Authentic voice and internal monologue are among my current struggles. It is important to make a character whose perspective you can inhabit, but also to make sure they’re not just you in written form—unless that’s the goal. For me, designing a character who I see as different from myself is what I want. Certain aspects of personality can be self-reflective, but ultimately, I want my characters to be distinct. That becomes difficult when you may be unfamiliar with the narrative precedent your characters will set.

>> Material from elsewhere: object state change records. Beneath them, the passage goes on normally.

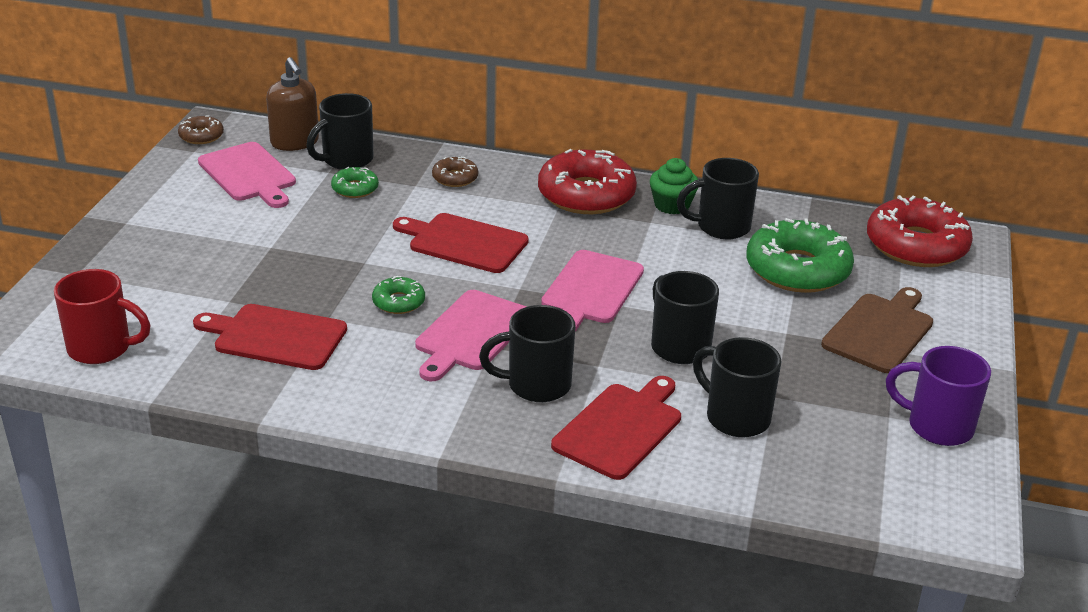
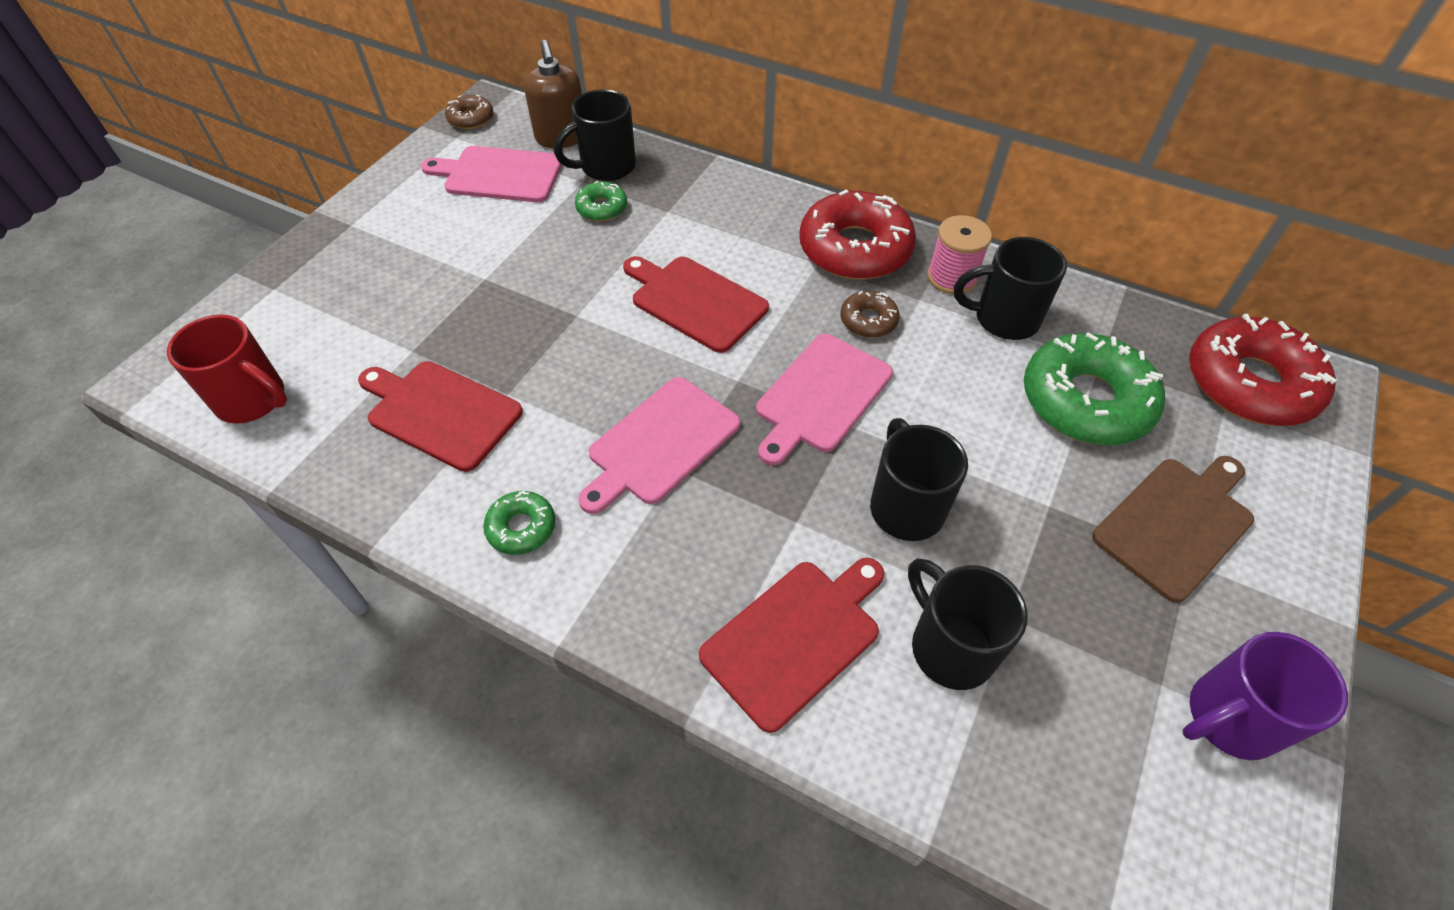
camera: 15 degrees right, 20 degrees up
pink cutting board [198,142,296,208] -> pink cutting board turned 120 degrees clockwise [421,146,562,202]
green donut [372,276,425,314] -> green donut moved to [483,491,555,555]
brown donut [432,157,478,187] -> brown donut moved to [840,291,900,338]
black mug [479,305,575,402] -> none
green cupcake [650,158,698,214] -> pink spool [927,215,992,294]
purple mug [886,346,991,446] -> purple mug turned 60 degrees counterclockwise [1183,632,1348,760]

In an internal monologue, or in first-person perspective, the narrative needs to change to reflect the character’s voice. For example, it seems as though writers often struggle to write characters of different genders from themselves. This has nothing to do with biology and everything to do with how gender norms are socialized. A perfect example is Oryx and Crake by Margaret Atwood. The main character Snowman is completely disinterested in his own life, and he seems to be only motivated by his own sexuality and guilt over not being strong enough. This is a very stereotypically “male” point-of-view—what a woman might assume a male internal monologue is like. This deficiency can be rectified, however. Reading up and educating yourself on how different people speak and describe things can give you a better grasp on how a similar character may sound internally. Keep in mind, this internal voice shouldn’t erase or overshadow the story the author wants to tell. It should only accent it.
Closing out, I want to encourage everyone to take the time to either create or examine a character critically. Being aware of how the characters are written is often the first step in determining if you’ll enjoy the narrative or not. As I said before, if there’s something wrong with the characters, then there will always be something off-putting about the plot.